Истинно. Безобидный человек, попавший в невероятный переплет. В «Макдональдсе», че. Не бойся, я друг. Очередь в туалет, толпа у писсуаров, что же происходит с людьми; нестерпимая однотонность, у меня остается минута, тридцать секунд, двадцать, я бы без лишнего шума, но они не расходятся, и мне не пробиться, а я подвержен, я помогу вам уйти из жизни; вы долго, вы очень долго, за волосы и головой об стену, за волосы четвертого, об стену пятого, кто-то сползает, кто-то объединяется против меня, испытывающего помимо всего трансцендентальные страдания, милиция обедала внизу. Принеслась на крик; сунувшись, одолела, я сказал: везите. Меня угораздило. Небо не с нами, до встречи на Светлояре, на Святом Озере, у невидимого Китежа, право на звонок: моя судьба – алло. Ага… Она точно умерла? Я звонил в семью не просыхавшей со мной полторы недели Новогоднего марафона Марии, Светланы, кажется, Татьяны; не взяв арестованного на руки, легавые толкали меня по лестнице вниз: вы? ты! я? я не падаю, грядущие муки, я… вопрос нескольких часов, я… до чего все жутко, я… отрекаюсь от дьявола, остолбенело следя за перемещениями облаков; я закусил губу, их психика регрессировала, Лена «Эрекция» пыталась меня понять и сошла с ума, из машины меня не выпускали.

Говорил, сорвусь – усмехались.

Нет сил терпеть – отмахивались. Ну, я и залил им все заднее сидение; по своей воле, однако вынужденно, вернувшись из Западной Бенгалии без Знаний: с малярией и кровавой дизентерией. О, да, да, да, в душу пришел мир, Рама – Сита, я – Татьяна, плотное телосложение, экстатические ерзанья, на лице от напряжения лопались капилляры, я выдохся за час до ее оргазма; поменьше, поменьше, неудача за неудачей? поменьше, похуже, я буду ответственным перед самим собой, не ограничиваясь разрешением эзотерической проблематики и расчесывая раковую родинку на перекопанном проспекте, габаритная милиция перевесилась назад убивать, и мне грозила смерть; я ударил первым, водителя затрясло, второй не додумался схватиться за руль, и нас вынесло на встречную; отвлекитесь от меня, отложите поездку в ад, не взламывая запоры готических ворот, сегодня опять короткий день, но не настолько же, лошади понесли, пышная борода затрепеталась, вы орите и скандальте, а я подыграю на тамбурине; чавкающая безжалостность… роптания заморившегося Хохотуна, лобовое столкновение под классику на FM – это «Щелкунчик».

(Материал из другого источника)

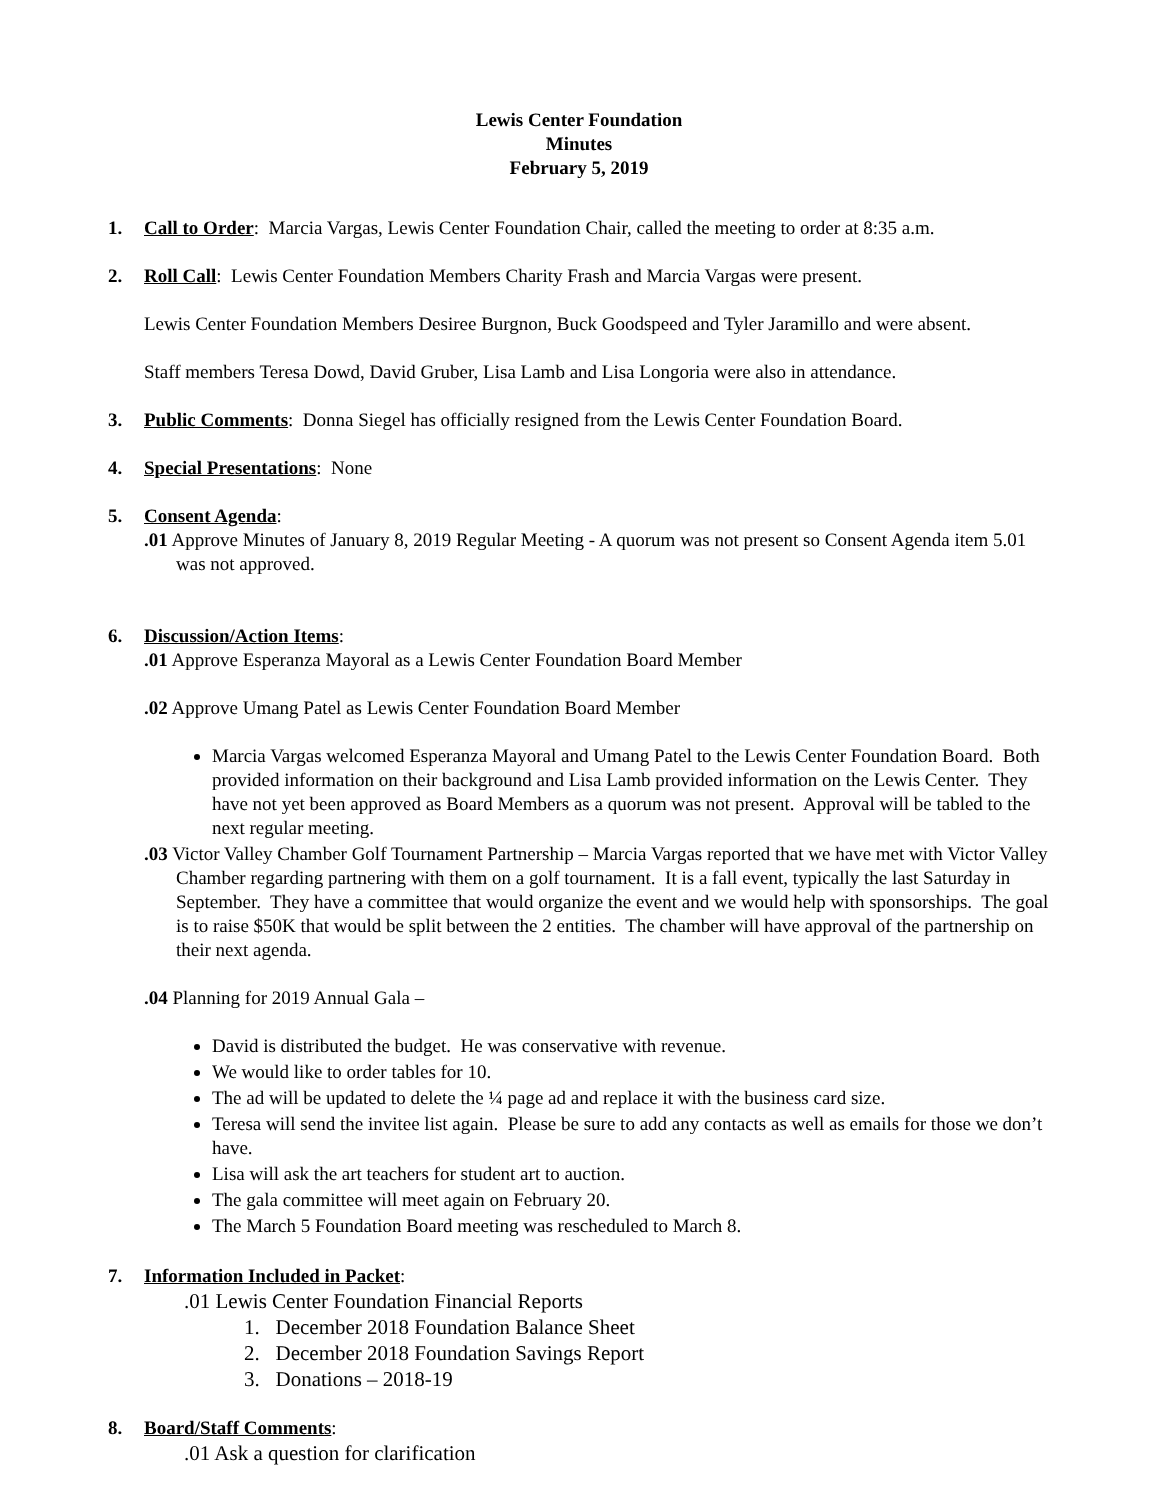Lewis Center Foundation
Minutes
February 5, 2019
1. Call to Order: Marcia Vargas, Lewis Center Foundation Chair, called the meeting to order at 8:35 a.m.
2. Roll Call: Lewis Center Foundation Members Charity Frash and Marcia Vargas were present.
Lewis Center Foundation Members Desiree Burgnon, Buck Goodspeed and Tyler Jaramillo and were absent.
Staff members Teresa Dowd, David Gruber, Lisa Lamb and Lisa Longoria were also in attendance.
3. Public Comments: Donna Siegel has officially resigned from the Lewis Center Foundation Board.
4. Special Presentations: None
5. Consent Agenda:
.01 Approve Minutes of January 8, 2019 Regular Meeting - A quorum was not present so Consent Agenda item 5.01 was not approved.
6. Discussion/Action Items:
.01 Approve Esperanza Mayoral as a Lewis Center Foundation Board Member
.02 Approve Umang Patel as Lewis Center Foundation Board Member
Marcia Vargas welcomed Esperanza Mayoral and Umang Patel to the Lewis Center Foundation Board. Both provided information on their background and Lisa Lamb provided information on the Lewis Center. They have not yet been approved as Board Members as a quorum was not present. Approval will be tabled to the next regular meeting.
.03 Victor Valley Chamber Golf Tournament Partnership – Marcia Vargas reported that we have met with Victor Valley Chamber regarding partnering with them on a golf tournament. It is a fall event, typically the last Saturday in September. They have a committee that would organize the event and we would help with sponsorships. The goal is to raise $50K that would be split between the 2 entities. The chamber will have approval of the partnership on their next agenda.
.04 Planning for 2019 Annual Gala –
David is distributed the budget. He was conservative with revenue.
We would like to order tables for 10.
The ad will be updated to delete the ¼ page ad and replace it with the business card size.
Teresa will send the invitee list again. Please be sure to add any contacts as well as emails for those we don’t have.
Lisa will ask the art teachers for student art to auction.
The gala committee will meet again on February 20.
The March 5 Foundation Board meeting was rescheduled to March 8.
7. Information Included in Packet:
.01 Lewis Center Foundation Financial Reports
1. December 2018 Foundation Balance Sheet
2. December 2018 Foundation Savings Report
3. Donations – 2018-19
8. Board/Staff Comments:
.01 Ask a question for clarification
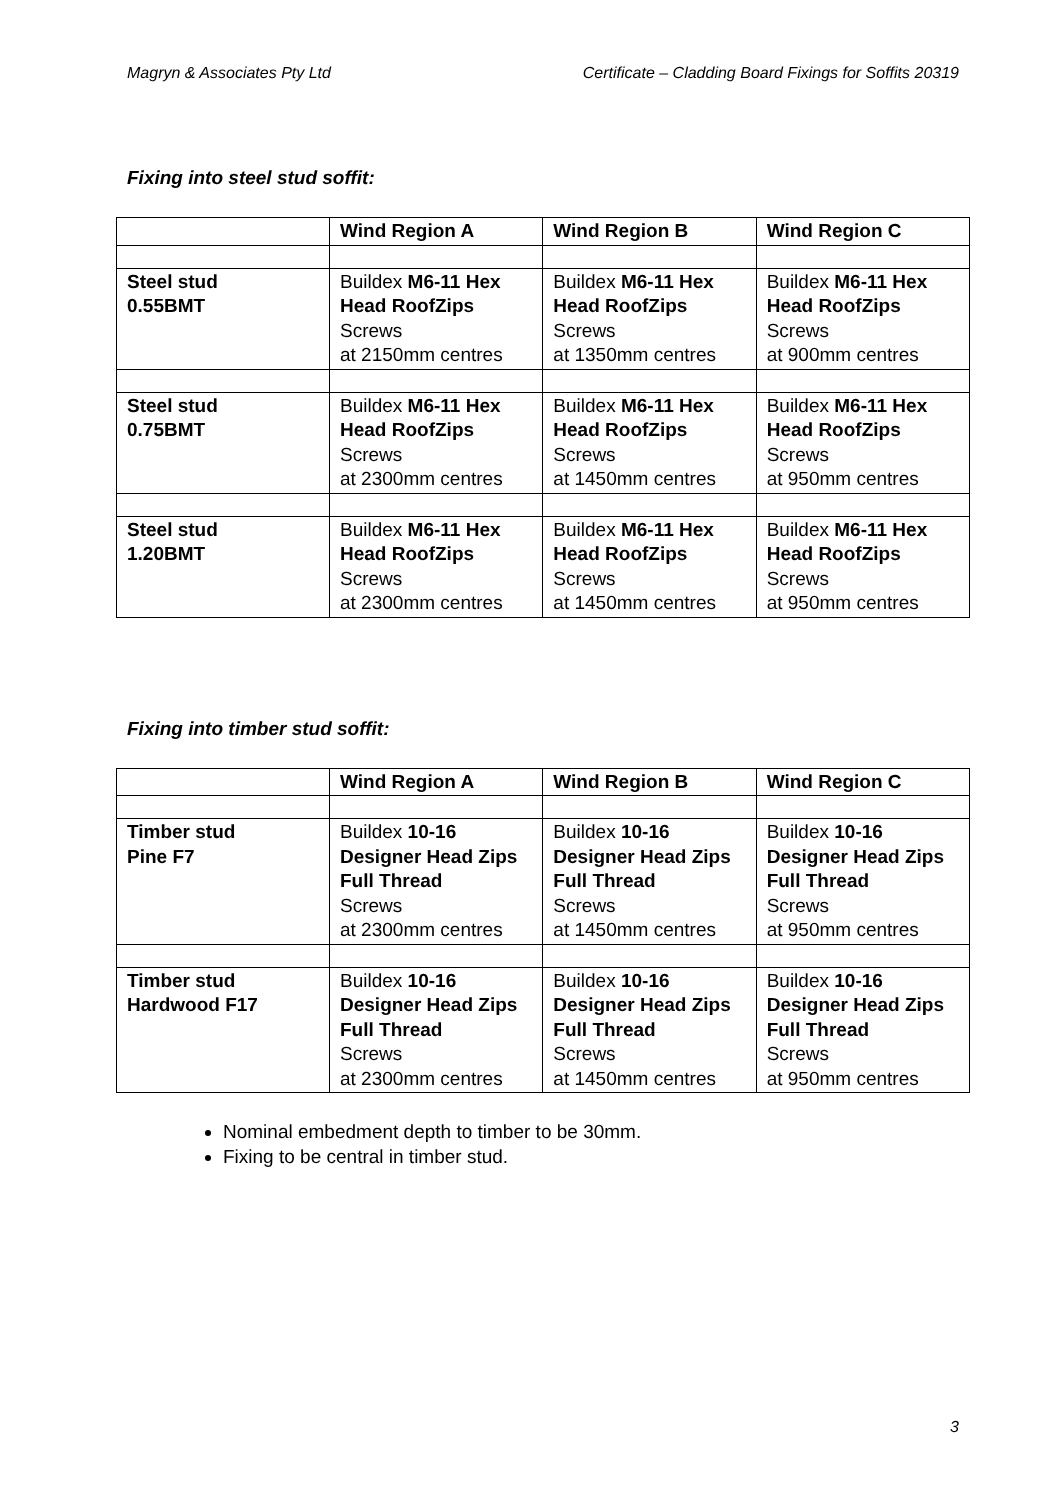Magryn & Associates Pty Ltd Certificate – Cladding Board Fixings for Soffits 20319
Fixing into steel stud soffit:
| | Wind Region A | Wind Region B | Wind Region C |
| --- | --- | --- | --- |
| Steel stud 0.55BMT | Buildex M6-11 Hex Head RoofZips Screws at 2150mm centres | Buildex M6-11 Hex Head RoofZips Screws at 1350mm centres | Buildex M6-11 Hex Head RoofZips Screws at 900mm centres |
| Steel stud 0.75BMT | Buildex M6-11 Hex Head RoofZips Screws at 2300mm centres | Buildex M6-11 Hex Head RoofZips Screws at 1450mm centres | Buildex M6-11 Hex Head RoofZips Screws at 950mm centres |
| Steel stud 1.20BMT | Buildex M6-11 Hex Head RoofZips Screws at 2300mm centres | Buildex M6-11 Hex Head RoofZips Screws at 1450mm centres | Buildex M6-11 Hex Head RoofZips Screws at 950mm centres |
Fixing into timber stud soffit:
| | Wind Region A | Wind Region B | Wind Region C |
| --- | --- | --- | --- |
| Timber stud Pine F7 | Buildex 10-16 Designer Head Zips Full Thread Screws at 2300mm centres | Buildex 10-16 Designer Head Zips Full Thread Screws at 1450mm centres | Buildex 10-16 Designer Head Zips Full Thread Screws at 950mm centres |
| Timber stud Hardwood F17 | Buildex 10-16 Designer Head Zips Full Thread Screws at 2300mm centres | Buildex 10-16 Designer Head Zips Full Thread Screws at 1450mm centres | Buildex 10-16 Designer Head Zips Full Thread Screws at 950mm centres |
Nominal embedment depth to timber to be 30mm.
Fixing to be central in timber stud.
3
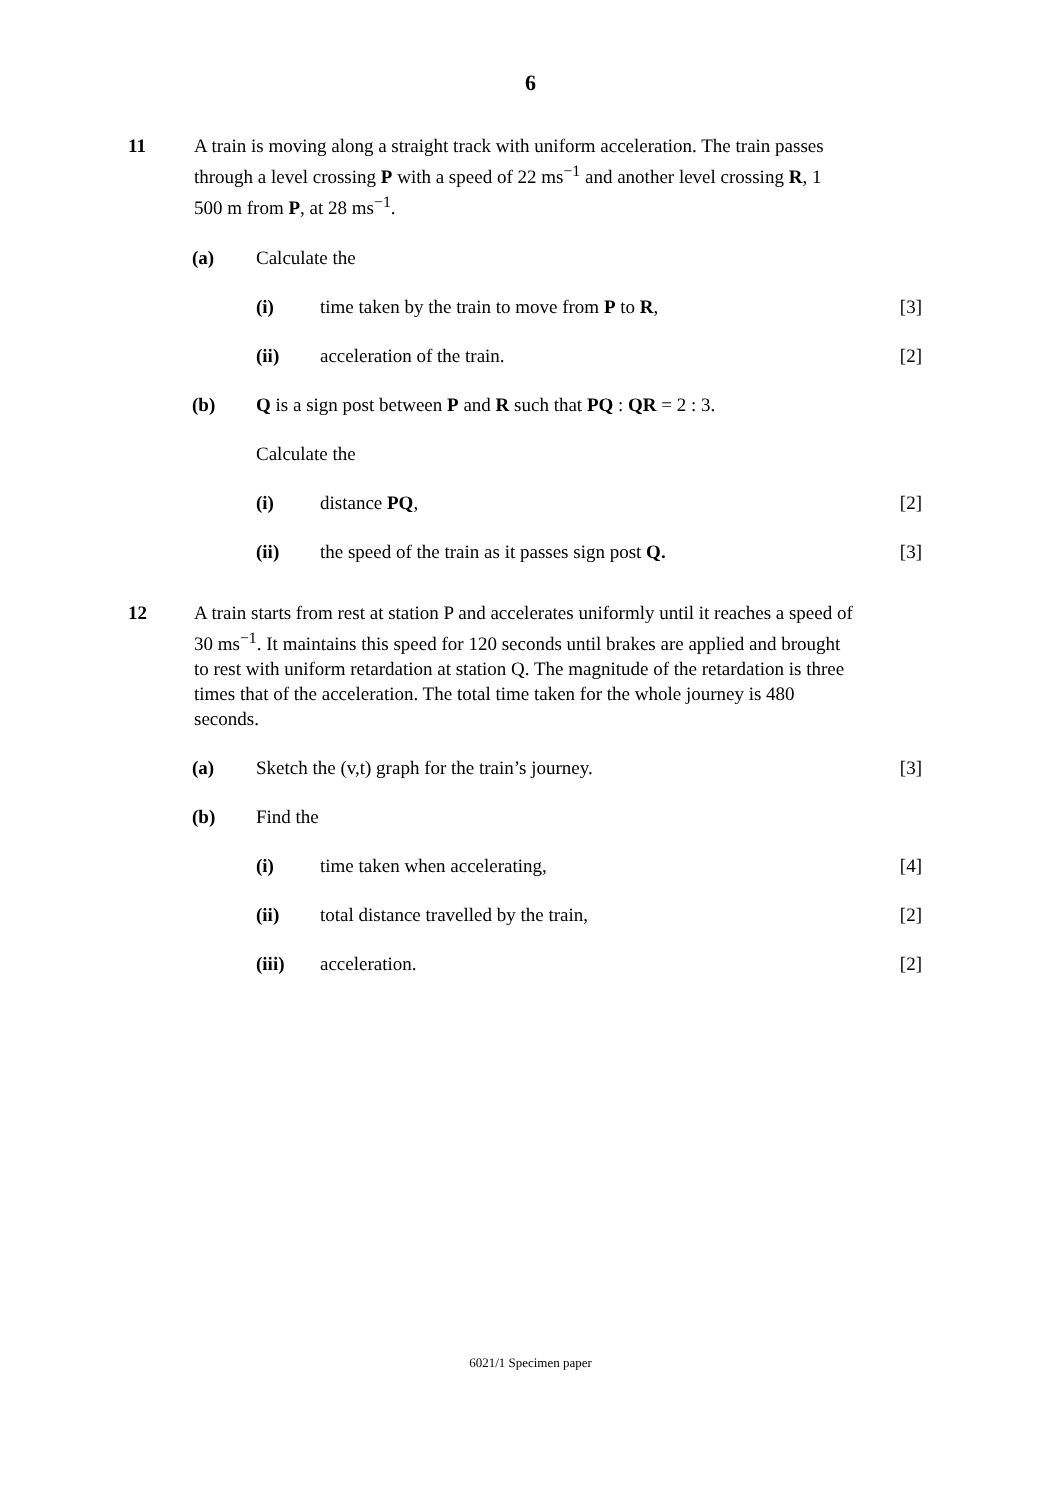6
11 A train is moving along a straight track with uniform acceleration. The train passes through a level crossing P with a speed of 22 ms<sup>−1</sup> and another level crossing R, 1 500 m from P, at 28 ms<sup>−1</sup>.
(a) Calculate the
(i) time taken by the train to move from P to R,
[3]
(ii) acceleration of the train. [2]
(b) Q is a sign post between P and R such that PQ : QR = 2 : 3.
Calculate the
(i) distance PQ, [2]
(ii) the speed of the train as it passes sign post Q.
[3]
12 A train starts from rest at station P and accelerates uniformly until it reaches a speed of 30 ms<sup>−1</sup>. It maintains this speed for 120 seconds until brakes are applied and brought to rest with uniform retardation at station Q. The magnitude of the retardation is three times that of the acceleration. The total time taken for the whole journey is 480 seconds.
(a) Sketch the (v,t) graph for the train’s journey.
[3]
(b) Find the
(i) time taken when accelerating, [4]
(ii) total distance travelled by the train,
[2]
(iii) acceleration. [2]
6021/1 Specimen paper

Я знаю «Щелкунчик». Я только «Щелкунчик» и знаю. У Татьяны занято – бросила трубку… продавив плечом искореженную дверь, я выбираюсь на минуту из сна; я их покинул, они оба мертвы, мои метания среди интенсивного потока безразличных к нашему горю размыты, впрочем, никакого горя, слегка повреждена грудная клетка; продув легкие, я, опасаясь преследований и разбирательств, подтянулся к тебе. Вспоминая о случившемся без обострений, извивался на гостевом диване мелкой речкой. Набрал Татьяне.

«Приветствую вас, Маргарита Михайловна. Внимательно всмотритесь кого я люблю. Татьяна пришла?».

«Она уже не уходит».

«У нее завтра день…».

«Не желай ей здоровья. Она хочет умереть».

Стоящие на боевом посту, уносящие ноги, беззаботно превышающие дозу, не вижу разницы; пелена все толще и толще, дух выходит из тела по своим делам, отправляясь искать поводы радоваться жизни; я как-то незаметно оказался на краю пропасти. Стягивая свитер, оказался в туннеле. Через ворот мелькнул свет. Двойная детская коляска. У нас могли быть дети, по их венам струилась бы вселенская благость, ты передала эту мысль на хранение моей голове, но сонные ковбои должны спать и дальше. За пятью рядами штор. Набив брюхо бисквитным пирогом с абрикосами и миндалем.

Позже они станут героями. Пророками. Лифтерами.

На мысе Кумари на меня накинулся небольшой тигр – ну, ну, расслабься, разве это хорошо так себя вести, по горным тропам с морским оскалом я шатался скорченной благообразной старушкой и, настроившись попеть божественные гимны, полез в карман за книжкой с текстами; за ее краешек зацепился траченный презерватив, завтрашнего дня я не жду, и он не придет, на снегу крупные точки, квадраты, следы, проехал велосипед. Завалилась табличка «Берегись поезда». Ее вкопали после посещения Индии апостолом Фомой, который чист, обрызган, чист, Всевышний тасует колоду, выбрасывая ненужные карты, русалка мастурбирует в проруби, я скачу в нескошенных травах, и меня окликают соотечественники.